On Wednesday, the Racing Post broke the news that Betfred would end virtually all of its commercial relationships with racing following the July 2018 expiration of the company’s exclusive pool betting deal. Done said his company “will fulfill everything we promise” until its current obligations are met, but after that, basta.
The changes will see Betfred close 49 of its 51 on-course betting shops, and also affects nearly £6m in sponsorship income covering over 600 races. The only exceptions to these curbs will be at Ascot, with which Betfred inked a pool betting deal in April, and Chelmsford, which Betfred owns. Done said several courses were “really disappointed” by his plans to leave, “but I won’t stay where I’m not wanted.”
In 2011, Betfred paid £233m to win the exclusive right to offer Tote betting on UK racing, but by 2015, Done said dealings between racing and betting businesses were “worse than they’ve ever been.” The following year, UK racing stakeholders began publicly musing about launching their own Tote alternative when Betfred’s monopoly expired, a plan that 54 courses have since agreed to put into action next July.
Contributing to the schism was the annual bickering over how much UK bookies would contribute to the racing Levy, and the 2015 arrival of the Authorized Betting Partners scheme, which restricted racing sponsorships to operators who agreed to return a greater amount of their online race betting revenue to the sport. Betfred was a defiant holdout to the ABP scheme.

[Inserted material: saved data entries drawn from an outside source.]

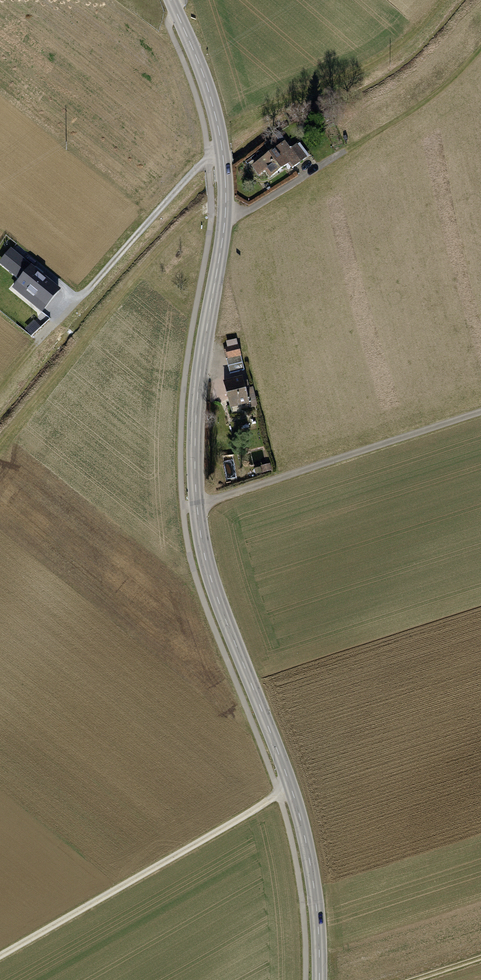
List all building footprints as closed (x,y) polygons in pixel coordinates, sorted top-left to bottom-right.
[(287,142),(255,167),(263,177),(269,172),(276,181),(294,166),(296,169),(311,158),(301,144),(293,150),(287,142)] [(14,253),(8,260),(20,270),(26,262),(14,253)] [(70,293),(35,267),(18,291),(31,301),(34,296),(56,312),(70,293)] [(238,348),(226,352),(232,372),(244,369),(238,348)] [(245,378),(224,384),(232,412),(253,406),(245,378)]
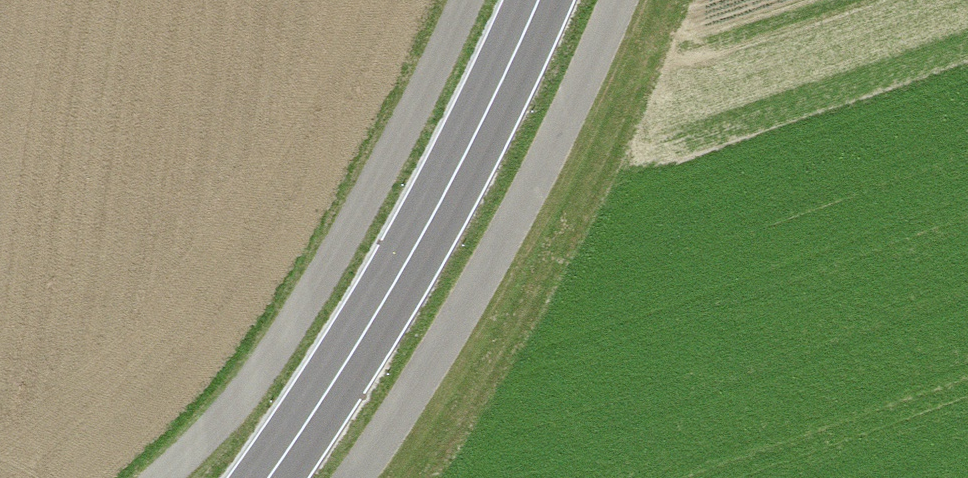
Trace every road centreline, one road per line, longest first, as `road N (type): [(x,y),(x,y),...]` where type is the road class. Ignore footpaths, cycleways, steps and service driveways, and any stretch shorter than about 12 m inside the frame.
road 1 (secondary): [(266,477),(391,289),(536,0)]
road 2 (unclassified): [(351,477),(505,237),(579,96),(617,0)]

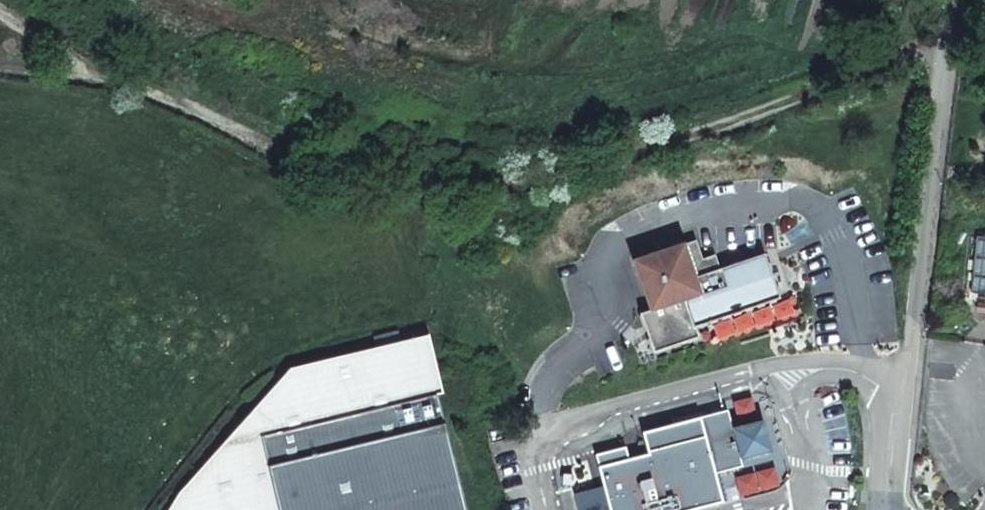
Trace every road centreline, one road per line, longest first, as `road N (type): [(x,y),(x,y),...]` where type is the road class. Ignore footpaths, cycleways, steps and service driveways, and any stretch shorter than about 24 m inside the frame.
road 1 (track): [(951,49),(657,135),(353,165),(94,74),(0,66)]
road 2 (unclassified): [(890,509),(956,0)]

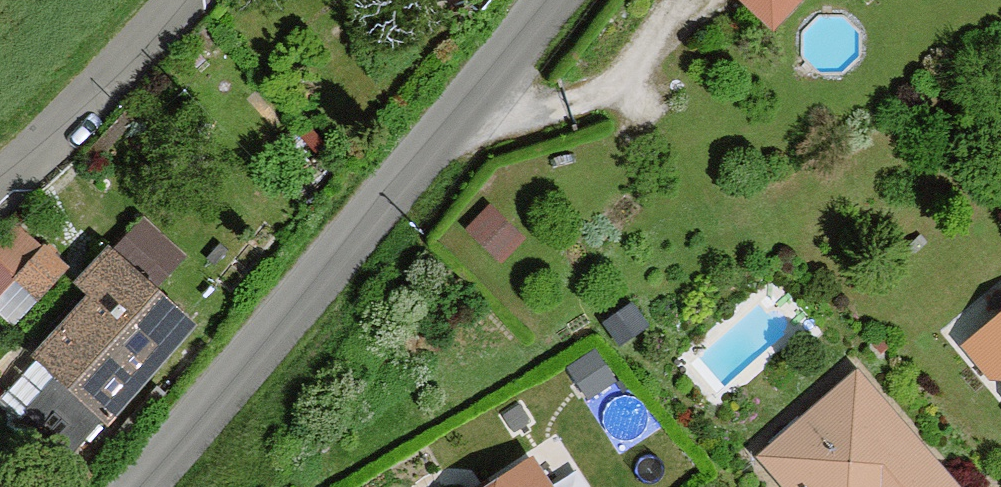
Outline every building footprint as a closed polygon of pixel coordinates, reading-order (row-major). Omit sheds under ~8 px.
[(771,19),(789,0),(752,0),(771,19)] [(150,207),(117,237),(157,280),(190,250),(150,207)] [(490,209),(470,230),(501,258),(520,238),(490,209)] [(45,249),(18,225),(0,245),(0,256),(21,276),(45,249)] [(45,249),(21,276),(40,295),(66,267),(45,249)] [(93,291),(39,352),(4,392),(74,454),(192,320),(112,250),(84,282),(93,291)] [(631,306),(606,324),(620,343),(645,325),(631,306)] [(966,342),(1000,386),(1000,314),(966,342)] [(612,380),(594,353),(570,369),(588,396),(612,380)] [(853,382),(770,455),(798,486),(946,486),(853,382)] [(518,465),(485,486),(533,486),(518,465)]
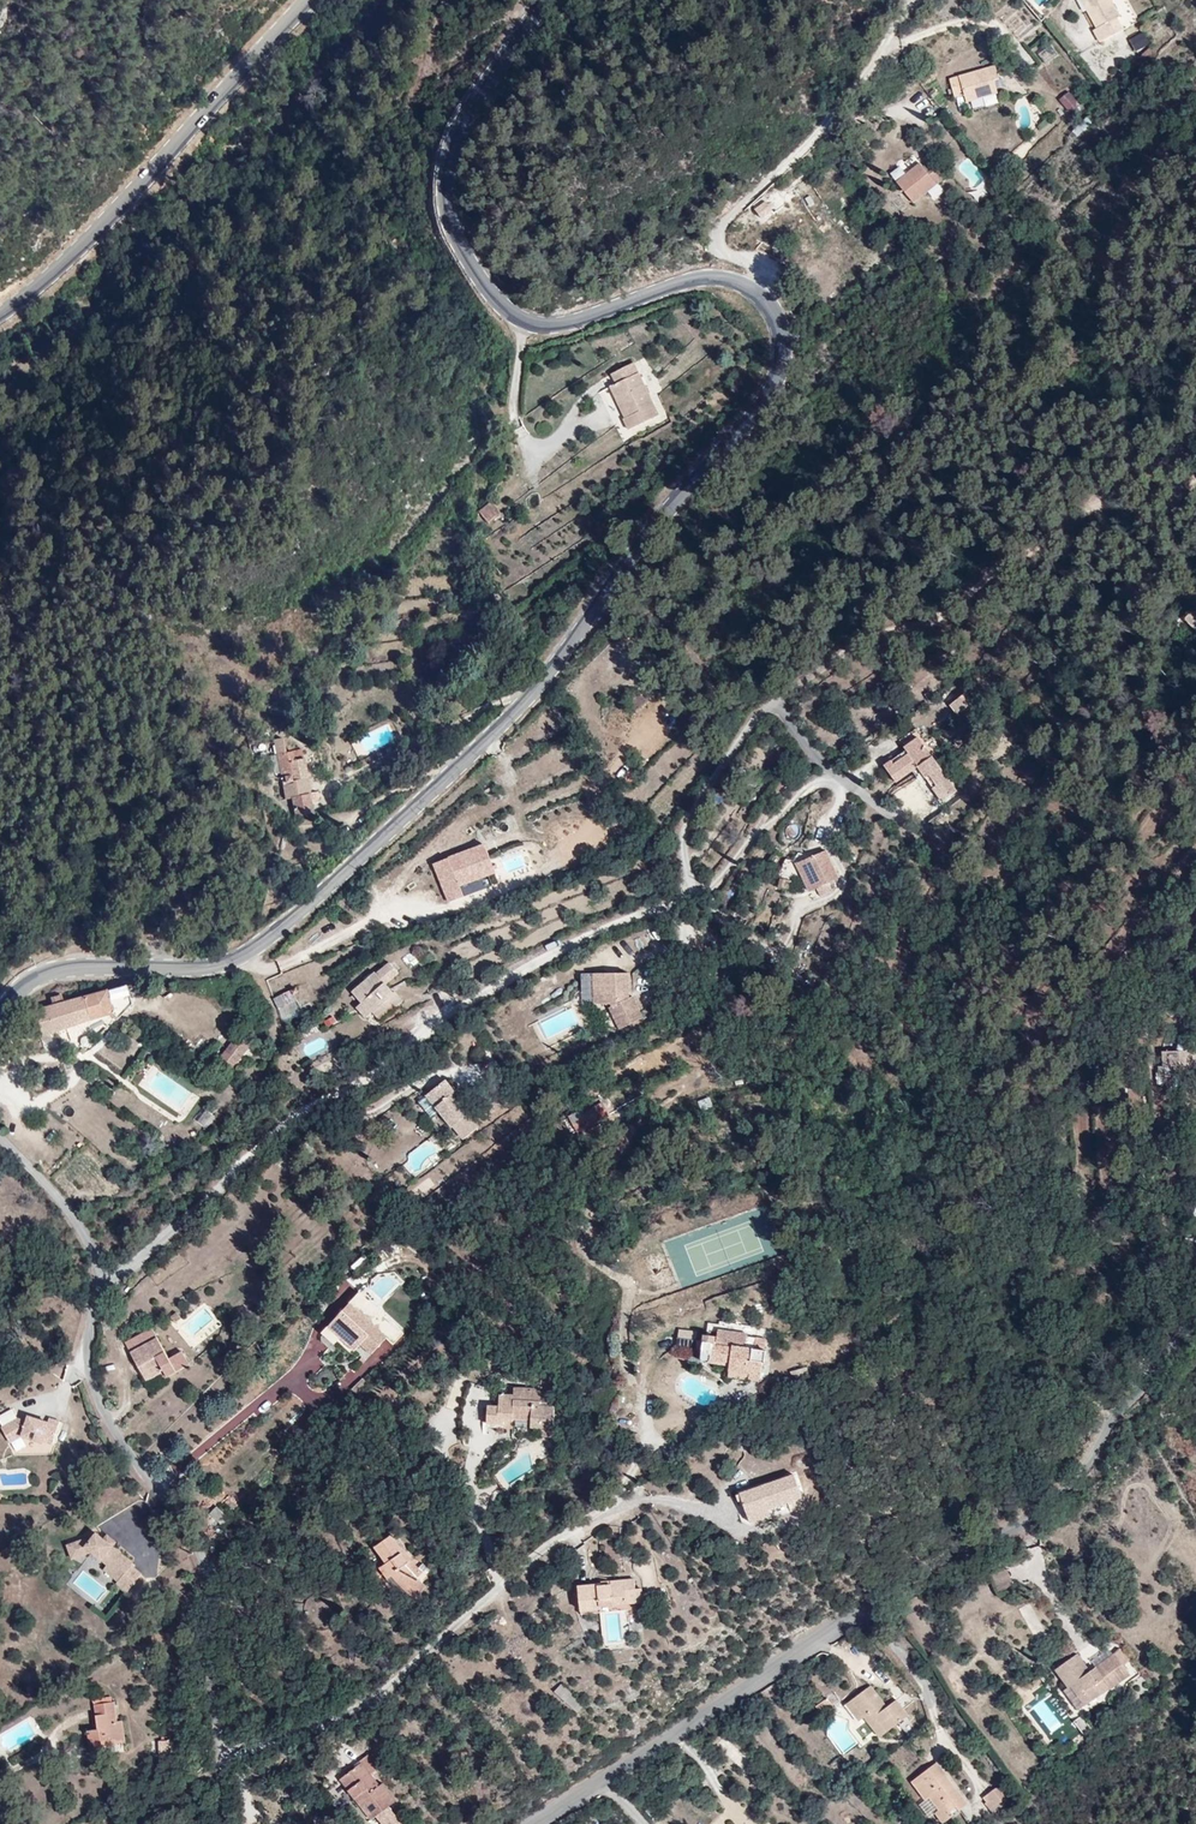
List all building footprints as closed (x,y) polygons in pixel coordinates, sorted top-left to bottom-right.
[(1090,11),(1087,13),(1094,26),(1117,14),(1110,0),(1084,0),(1090,11)] [(1138,35),(1130,24),(1116,33),(1125,44),(1138,35)] [(1138,40),(1125,50),(1129,55),(1142,45),(1138,40)] [(953,94),(985,85),(981,73),(985,72),(981,59),(938,72),(943,89),(951,87),(953,94)] [(1069,90),(1057,100),(1068,113),(1079,103),(1069,90)] [(904,196),(932,171),(916,154),(911,159),(908,156),(884,176),(904,196)] [(981,169),(976,162),(970,167),(976,174),(981,169)] [(933,200),(944,191),(939,184),(928,192),(933,200)] [(767,205),(760,197),(751,205),(758,214),(767,205)] [(639,396),(629,365),(621,367),(619,360),(626,357),(621,341),(596,349),(599,359),(593,361),(597,375),(604,373),(609,392),(603,394),(607,406),(639,396)] [(621,367),(629,365),(626,357),(619,360),(621,367)] [(597,375),(603,394),(609,392),(604,373),(597,375)] [(484,523),(499,516),(493,501),(477,508),(484,523)] [(1178,626),(1195,610),(1195,609),(1184,596),(1166,613),(1178,626)] [(615,696),(637,682),(633,675),(610,688),(615,696)] [(949,704),(956,716),(973,705),(966,693),(949,704)] [(950,714),(944,702),(928,711),(935,723),(950,714)] [(856,763),(867,784),(889,771),(909,810),(925,800),(906,763),(910,760),(907,754),(900,758),(890,741),(877,749),(879,751),(856,763)] [(285,769),(284,789),(296,789),(298,809),(299,811),(321,810),(319,786),(312,786),(307,743),(293,744),(294,769),(285,769)] [(498,871),(486,838),(433,858),(449,902),(466,895),(462,884),(498,871)] [(771,863),(783,880),(789,890),(807,877),(790,851),(771,863)] [(775,887),(783,880),(771,863),(762,869),(775,887)] [(371,998),(380,1007),(388,1016),(409,995),(393,980),(403,968),(392,958),(382,968),(380,967),(361,988),(371,998)] [(629,972),(593,972),(593,991),(602,992),(602,1003),(606,1004),(616,1029),(643,1018),(633,997),(629,996),(629,972)] [(121,979),(116,981),(118,1009),(128,999),(121,979)] [(118,1009),(116,981),(62,998),(60,992),(47,995),(49,1001),(31,1007),(39,1032),(109,1011),(111,1017),(118,1009)] [(602,992),(593,991),(593,1003),(602,1003),(602,992)] [(273,997),(276,1008),(292,1003),(289,992),(273,997)] [(372,1014),(380,1007),(371,998),(363,1006),(372,1014)] [(249,1034),(236,1024),(223,1043),(236,1052),(249,1034)] [(303,1050),(311,1059),(327,1045),(319,1036),(303,1050)] [(470,1094),(454,1072),(434,1086),(455,1116),(456,1115),(465,1127),(481,1115),(467,1096),(470,1094)] [(697,1102),(701,1112),(714,1107),(709,1096),(697,1102)] [(574,1130),(610,1118),(604,1103),(569,1115),(574,1130)] [(207,1128),(215,1115),(204,1108),(196,1122),(207,1128)] [(380,1306),(357,1284),(347,1295),(370,1317),(380,1306)] [(399,1325),(380,1306),(370,1317),(347,1295),(322,1321),(334,1333),(339,1328),(344,1323),(356,1335),(367,1345),(382,1329),(389,1335),(399,1325)] [(182,1310),(177,1305),(172,1309),(177,1315),(182,1310)] [(712,1349),(715,1347),(717,1340),(733,1342),(732,1349),(752,1351),(752,1362),(752,1363),(762,1363),(763,1348),(770,1348),(771,1335),(766,1334),(767,1324),(749,1322),(749,1319),(723,1317),(723,1321),(704,1320),(701,1344),(702,1348),(712,1349)] [(179,1365),(191,1358),(184,1345),(171,1352),(159,1332),(155,1323),(128,1338),(133,1347),(148,1374),(167,1364),(170,1370),(179,1365)] [(356,1335),(344,1323),(339,1328),(351,1340),(356,1335)] [(697,1334),(697,1326),(679,1325),(679,1333),(697,1334)] [(378,1362),(392,1345),(385,1340),(371,1356),(378,1362)] [(717,1340),(715,1347),(732,1349),(733,1342),(717,1340)] [(731,1360),(752,1362),(752,1351),(732,1349),(731,1360)] [(806,1367),(790,1371),(792,1377),(808,1374),(806,1367)] [(488,1416),(509,1416),(518,1416),(517,1407),(532,1408),(532,1419),(553,1419),(553,1395),(545,1395),(545,1385),(538,1384),(538,1379),(512,1378),(512,1384),(501,1383),(501,1382),(499,1383),(499,1397),(488,1397),(488,1416)] [(4,1419),(19,1412),(14,1402),(0,1410),(0,1411),(4,1419)] [(49,1415),(35,1411),(32,1416),(27,1414),(19,1412),(4,1419),(12,1433),(22,1428),(52,1435),(59,1414),(50,1411),(49,1415)] [(747,1513),(765,1506),(800,1493),(792,1471),(736,1490),(742,1505),(745,1505),(747,1513)] [(231,1515),(219,1505),(210,1513),(222,1524),(231,1515)] [(768,1513),(765,1506),(747,1513),(750,1519),(768,1513)] [(132,1563),(113,1546),(102,1538),(96,1533),(86,1545),(84,1539),(66,1545),(71,1560),(91,1553),(107,1565),(113,1569),(117,1564),(126,1570),(116,1582),(126,1590),(139,1574),(129,1566),(132,1563)] [(106,1534),(102,1538),(113,1546),(116,1542),(106,1534)] [(393,1567),(381,1574),(388,1583),(392,1581),(400,1590),(416,1605),(425,1595),(422,1591),(429,1584),(390,1537),(372,1550),(378,1559),(384,1554),(393,1567)] [(377,1568),(381,1574),(393,1567),(384,1554),(378,1559),(382,1564),(377,1568)] [(103,1571),(116,1582),(126,1570),(117,1564),(113,1569),(107,1565),(103,1571)] [(1015,1587),(1009,1570),(995,1573),(1000,1591),(1015,1587)] [(636,1581),(626,1582),(627,1605),(637,1604),(636,1581)] [(627,1605),(626,1582),(610,1583),(611,1588),(600,1589),(599,1586),(580,1588),(582,1611),(602,1609),(602,1606),(627,1605)] [(1122,1650),(1115,1655),(1123,1667),(1130,1662),(1122,1650)] [(1110,1691),(1130,1678),(1115,1655),(1090,1671),(1077,1655),(1055,1670),(1067,1686),(1069,1685),(1084,1707),(1097,1699),(1089,1687),(1101,1678),(1110,1691)] [(1101,1678),(1089,1687),(1097,1699),(1110,1691),(1101,1678)] [(869,1689),(853,1706),(867,1720),(883,1736),(907,1712),(894,1698),(886,1705),(869,1689)] [(126,1735),(123,1714),(118,1715),(115,1695),(96,1698),(97,1709),(99,1722),(100,1725),(90,1727),(92,1740),(126,1735)] [(825,1722),(835,1712),(828,1705),(818,1715),(825,1722)] [(867,1720),(853,1706),(847,1712),(861,1725),(867,1720)] [(161,1736),(162,1750),(171,1750),(171,1736),(161,1736)] [(347,1769),(354,1781),(344,1788),(366,1820),(372,1815),(378,1823),(397,1823),(385,1807),(391,1803),(379,1785),(374,1788),(371,1784),(374,1781),(371,1777),(380,1771),(369,1756),(347,1769)] [(941,1809),(935,1814),(942,1823),(953,1815),(949,1809),(955,1804),(961,1809),(968,1801),(945,1771),(937,1778),(927,1767),(910,1782),(923,1799),(930,1795),(941,1809)] [(354,1781),(347,1769),(336,1776),(344,1788),(354,1781)] [(995,1818),(1010,1805),(998,1790),(981,1804),(995,1818)] [(923,1799),(935,1814),(941,1809),(930,1795),(923,1799)]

Both the Levy and the ABP scheme were rendered moot after the UK government announced it would impose a new uniform 10% charge on land-based and online race betting revenue, but Done told the Post that racing has “never forgiven” him for winning the Tote contract, despite Betfred returning £3m more per year to racing than the contract stipulated.
Done told the Post that he regretted that his company “will be finished” with racing next year, but briefly echoing Michael Corleone, said that view was “not business, it’s sentimental … As from next year, racing and Betfred have got to learn to live without each other.”